**GIVEN REQUEST 1**
In the piece about the school PTM, what did some parents surround the teacher over?
**GIVEN REQUEST 2**
Pick up the piece about the school PTM after its last sentence and keep writing it.

**TEXT SEGMENT**
Discipline and Morality: Collective Lessons through Parenting and Teaching

I had been to the School PTM last weekend. And this is what I had scribbled as the young faces occupied my heart and mind almost all day long.

“All it takes for a dull moody me to jump up all excited is to attend the school PTM. The keywords to take away: silent star, hard-working, talkative, naughty, distracted, quick learner, shines bright, lacks initiative, speaks less, under-confident, committed, disciplined.

A teacher must be respected for she/he knows your child much better than you. They know their strengths and weaknesses and can help focus on the need areas. Felt bad watching some parents who literally gheraoed the teacher for a typo error in the question paper of grade I. How is the child going to respect the teacher when the parents exhibit this behaviour in front of them?

I love to listen to their complaints more than the academic performance. Actually, it is not the complaints but the expressions on those not-so-innocent baby faces worrying about what the teachers are going to disclose today. While most parents looked stressed, upset, angry and dissatisfied, the children had lit up faces meeting their friends, shaking hands and winking to each other in the school corridors.

Marks or less marks or no marks, these carefree days must be cherished. It’s their right. We owe it to them. Those little secrets. Those silly gossips. Those crazy friendships. Those cold stares. Those adolescent glances. All of them.”

But there is also something that has been bothering me since then.

I noticed that almost all the parents had some complaint or the other regarding one teacher or the other. Instead of interacting with the teacher to assess your child’s development, most of them were spending longer periods of time in pinpointing the mistakes of the teacher. Interesting thing is most of the mistakes that were being highlighted sounded really silly and sometimes made up. And in almost all cases, those parents were more interested in humiliating the teacher.

**DATA SHOWN**
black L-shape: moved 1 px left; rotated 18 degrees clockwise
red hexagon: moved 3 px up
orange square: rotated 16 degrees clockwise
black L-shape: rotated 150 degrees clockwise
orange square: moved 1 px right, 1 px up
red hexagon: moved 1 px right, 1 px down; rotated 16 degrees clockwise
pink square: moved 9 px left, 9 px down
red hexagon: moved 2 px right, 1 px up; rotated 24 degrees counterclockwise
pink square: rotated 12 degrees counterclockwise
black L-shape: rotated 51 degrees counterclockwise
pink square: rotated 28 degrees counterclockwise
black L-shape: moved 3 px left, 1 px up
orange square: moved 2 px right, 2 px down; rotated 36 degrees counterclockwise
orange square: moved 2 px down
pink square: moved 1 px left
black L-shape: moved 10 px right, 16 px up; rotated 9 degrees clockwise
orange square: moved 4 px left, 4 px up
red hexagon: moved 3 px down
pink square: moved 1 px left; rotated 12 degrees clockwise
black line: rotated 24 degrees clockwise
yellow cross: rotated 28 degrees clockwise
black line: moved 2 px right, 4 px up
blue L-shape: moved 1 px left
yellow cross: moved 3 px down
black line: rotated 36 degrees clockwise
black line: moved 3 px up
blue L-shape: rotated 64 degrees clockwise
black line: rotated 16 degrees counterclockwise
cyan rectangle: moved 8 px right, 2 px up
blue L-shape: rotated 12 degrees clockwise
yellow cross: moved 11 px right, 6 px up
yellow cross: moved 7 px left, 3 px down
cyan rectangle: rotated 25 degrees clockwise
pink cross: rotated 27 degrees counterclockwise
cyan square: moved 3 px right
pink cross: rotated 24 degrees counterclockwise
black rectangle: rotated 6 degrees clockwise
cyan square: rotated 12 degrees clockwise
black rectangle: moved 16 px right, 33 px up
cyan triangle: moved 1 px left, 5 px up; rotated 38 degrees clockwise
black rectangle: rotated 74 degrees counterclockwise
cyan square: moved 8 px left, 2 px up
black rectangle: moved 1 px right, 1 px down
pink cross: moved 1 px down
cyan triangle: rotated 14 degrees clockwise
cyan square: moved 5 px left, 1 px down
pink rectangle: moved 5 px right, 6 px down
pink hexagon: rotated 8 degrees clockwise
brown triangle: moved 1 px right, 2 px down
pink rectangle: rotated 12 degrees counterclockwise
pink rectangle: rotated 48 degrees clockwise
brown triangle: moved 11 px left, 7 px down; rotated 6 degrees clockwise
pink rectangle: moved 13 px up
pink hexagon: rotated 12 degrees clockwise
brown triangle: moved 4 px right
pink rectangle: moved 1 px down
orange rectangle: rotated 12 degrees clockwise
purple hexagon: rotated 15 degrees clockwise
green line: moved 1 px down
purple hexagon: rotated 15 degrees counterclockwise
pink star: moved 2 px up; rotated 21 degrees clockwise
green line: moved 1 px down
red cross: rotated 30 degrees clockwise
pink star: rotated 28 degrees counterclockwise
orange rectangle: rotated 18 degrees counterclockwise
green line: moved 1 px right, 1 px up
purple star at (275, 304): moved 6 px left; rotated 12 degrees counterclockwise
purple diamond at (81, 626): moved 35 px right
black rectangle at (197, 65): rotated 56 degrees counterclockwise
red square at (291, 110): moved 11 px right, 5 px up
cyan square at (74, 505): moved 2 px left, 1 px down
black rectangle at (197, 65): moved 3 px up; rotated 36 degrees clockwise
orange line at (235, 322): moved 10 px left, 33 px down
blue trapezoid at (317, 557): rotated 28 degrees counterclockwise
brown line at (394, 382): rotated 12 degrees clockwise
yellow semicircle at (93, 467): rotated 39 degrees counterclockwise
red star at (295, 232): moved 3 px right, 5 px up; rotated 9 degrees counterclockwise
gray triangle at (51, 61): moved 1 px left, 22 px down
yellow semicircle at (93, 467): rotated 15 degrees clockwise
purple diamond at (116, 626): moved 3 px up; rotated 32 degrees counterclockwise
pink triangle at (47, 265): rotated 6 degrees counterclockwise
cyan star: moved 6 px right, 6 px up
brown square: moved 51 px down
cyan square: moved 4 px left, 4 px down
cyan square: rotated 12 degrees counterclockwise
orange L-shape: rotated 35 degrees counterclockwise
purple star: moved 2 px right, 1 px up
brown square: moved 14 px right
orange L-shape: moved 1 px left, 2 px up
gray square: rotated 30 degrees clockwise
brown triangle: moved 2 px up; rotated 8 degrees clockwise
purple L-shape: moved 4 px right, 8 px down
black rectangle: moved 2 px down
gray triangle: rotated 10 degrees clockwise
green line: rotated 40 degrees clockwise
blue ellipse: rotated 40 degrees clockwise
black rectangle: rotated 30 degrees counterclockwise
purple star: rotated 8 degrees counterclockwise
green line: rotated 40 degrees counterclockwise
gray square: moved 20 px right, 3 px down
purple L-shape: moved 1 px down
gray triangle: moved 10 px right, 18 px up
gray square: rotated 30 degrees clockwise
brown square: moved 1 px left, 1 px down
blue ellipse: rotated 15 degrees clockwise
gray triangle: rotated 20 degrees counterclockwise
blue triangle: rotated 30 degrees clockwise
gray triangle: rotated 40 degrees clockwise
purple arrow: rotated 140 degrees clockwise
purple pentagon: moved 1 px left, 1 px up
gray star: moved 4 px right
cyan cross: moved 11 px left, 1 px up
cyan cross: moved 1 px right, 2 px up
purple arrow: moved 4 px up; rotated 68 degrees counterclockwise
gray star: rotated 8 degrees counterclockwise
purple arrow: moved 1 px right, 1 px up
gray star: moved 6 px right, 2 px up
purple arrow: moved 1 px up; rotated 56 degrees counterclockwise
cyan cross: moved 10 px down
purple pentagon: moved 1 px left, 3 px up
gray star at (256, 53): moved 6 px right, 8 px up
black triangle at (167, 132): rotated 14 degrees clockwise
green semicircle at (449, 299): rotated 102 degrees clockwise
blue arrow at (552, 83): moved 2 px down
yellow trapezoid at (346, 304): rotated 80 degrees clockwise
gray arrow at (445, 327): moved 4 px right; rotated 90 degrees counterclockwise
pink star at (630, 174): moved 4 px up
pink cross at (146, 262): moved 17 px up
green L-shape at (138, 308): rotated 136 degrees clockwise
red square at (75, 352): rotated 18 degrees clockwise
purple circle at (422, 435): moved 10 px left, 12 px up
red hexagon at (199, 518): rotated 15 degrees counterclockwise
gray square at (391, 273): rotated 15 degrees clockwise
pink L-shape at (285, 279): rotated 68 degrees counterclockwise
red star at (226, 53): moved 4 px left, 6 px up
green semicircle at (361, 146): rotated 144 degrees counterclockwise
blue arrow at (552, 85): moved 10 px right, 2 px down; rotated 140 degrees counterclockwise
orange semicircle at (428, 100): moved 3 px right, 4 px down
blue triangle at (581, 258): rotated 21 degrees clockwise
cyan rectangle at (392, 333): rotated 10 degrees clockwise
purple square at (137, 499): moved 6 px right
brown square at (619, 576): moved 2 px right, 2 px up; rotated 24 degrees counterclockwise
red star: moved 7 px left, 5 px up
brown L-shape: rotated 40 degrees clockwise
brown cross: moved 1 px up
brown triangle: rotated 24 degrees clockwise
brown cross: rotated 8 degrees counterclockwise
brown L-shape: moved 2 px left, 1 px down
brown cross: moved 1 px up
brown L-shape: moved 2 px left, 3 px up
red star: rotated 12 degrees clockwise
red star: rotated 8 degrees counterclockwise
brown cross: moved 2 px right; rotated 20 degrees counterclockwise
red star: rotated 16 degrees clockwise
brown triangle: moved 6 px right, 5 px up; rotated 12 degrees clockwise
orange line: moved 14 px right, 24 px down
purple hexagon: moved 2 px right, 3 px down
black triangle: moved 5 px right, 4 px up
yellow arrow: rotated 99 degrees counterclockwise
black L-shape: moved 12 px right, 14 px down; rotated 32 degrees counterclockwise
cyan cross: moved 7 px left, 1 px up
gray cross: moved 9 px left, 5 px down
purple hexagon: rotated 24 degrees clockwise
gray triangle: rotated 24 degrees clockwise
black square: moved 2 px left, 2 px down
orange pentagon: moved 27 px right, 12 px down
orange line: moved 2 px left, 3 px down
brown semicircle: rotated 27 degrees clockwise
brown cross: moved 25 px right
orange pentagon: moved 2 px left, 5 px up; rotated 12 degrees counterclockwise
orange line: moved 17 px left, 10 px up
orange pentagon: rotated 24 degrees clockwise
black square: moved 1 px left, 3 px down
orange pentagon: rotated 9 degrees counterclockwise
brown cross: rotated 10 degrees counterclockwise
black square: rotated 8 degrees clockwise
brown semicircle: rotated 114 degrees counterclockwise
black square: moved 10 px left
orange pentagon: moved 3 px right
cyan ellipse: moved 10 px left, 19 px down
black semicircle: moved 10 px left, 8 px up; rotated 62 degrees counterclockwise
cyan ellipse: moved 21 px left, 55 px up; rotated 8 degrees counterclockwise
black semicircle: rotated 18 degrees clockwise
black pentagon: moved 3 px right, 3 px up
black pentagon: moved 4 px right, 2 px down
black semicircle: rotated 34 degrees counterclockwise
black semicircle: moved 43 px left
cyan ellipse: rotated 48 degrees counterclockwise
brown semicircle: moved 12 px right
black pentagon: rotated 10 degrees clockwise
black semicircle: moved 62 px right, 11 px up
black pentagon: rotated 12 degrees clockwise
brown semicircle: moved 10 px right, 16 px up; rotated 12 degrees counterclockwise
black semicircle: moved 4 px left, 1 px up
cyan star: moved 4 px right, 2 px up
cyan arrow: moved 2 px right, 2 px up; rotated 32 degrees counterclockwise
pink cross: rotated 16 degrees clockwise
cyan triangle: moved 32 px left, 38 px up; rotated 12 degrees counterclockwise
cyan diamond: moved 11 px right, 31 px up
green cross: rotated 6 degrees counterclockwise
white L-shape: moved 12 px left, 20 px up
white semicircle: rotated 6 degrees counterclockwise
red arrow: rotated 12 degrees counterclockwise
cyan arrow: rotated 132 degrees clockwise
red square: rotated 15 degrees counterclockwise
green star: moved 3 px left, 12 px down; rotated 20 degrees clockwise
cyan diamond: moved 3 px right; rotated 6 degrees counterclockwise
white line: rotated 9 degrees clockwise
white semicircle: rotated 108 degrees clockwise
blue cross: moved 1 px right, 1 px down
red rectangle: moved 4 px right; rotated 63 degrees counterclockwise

**WRITTEN RESPONSE 1**
A typo in the grade I question paper.

**WRITTEN RESPONSE 2**
It is natural that we want the best for our children because we spend half of our hard-earned money on the school fees which keeps on getting inflated year after year. Teaching good manners, kindness and compassion for others is not only a teacher’s job. It starts from day one. Right from the time you hold your baby for the first time. It is our responsibility. I heard a parent tell the teacher proudly, “I told him to give five-six punches if anyone troubles him and I’ll take care of the rest.

Is that what you must teach a class three student?

The other day Li’l Love ran up to me at ‘home time’ crying. Upon asking she revealed that two boys from her class stepped on a small butterfly that was sitting on the floor. When I told her that they must not have seen it she said that they did it deliberately even after she told them not to harm it.

She is over-sensitive when it comes to tiny insects, except lizards. She wouldn’t allow us to use Hit or Baygon. Instead she wants us to chase the mosquitoes away. A cockroach she says never bites and so must not be harmed. I still remember how her three-year old self had spoiled our holiday in Munnar after she found a beetle she had admired one evening lying dead the very next morning. We tried to tell her that death is a natural process.

I repeated the same lesson on the butterfly day. But she said that this is not death but murder. She is not wrong. Any death that is not natural and is inflicted by others is a murder. A definition that WE taught her. I finally told her that may be their parents forgot to tell them that hurting others is wrong and killing a live being is a murder. Her father too had a separate session with her.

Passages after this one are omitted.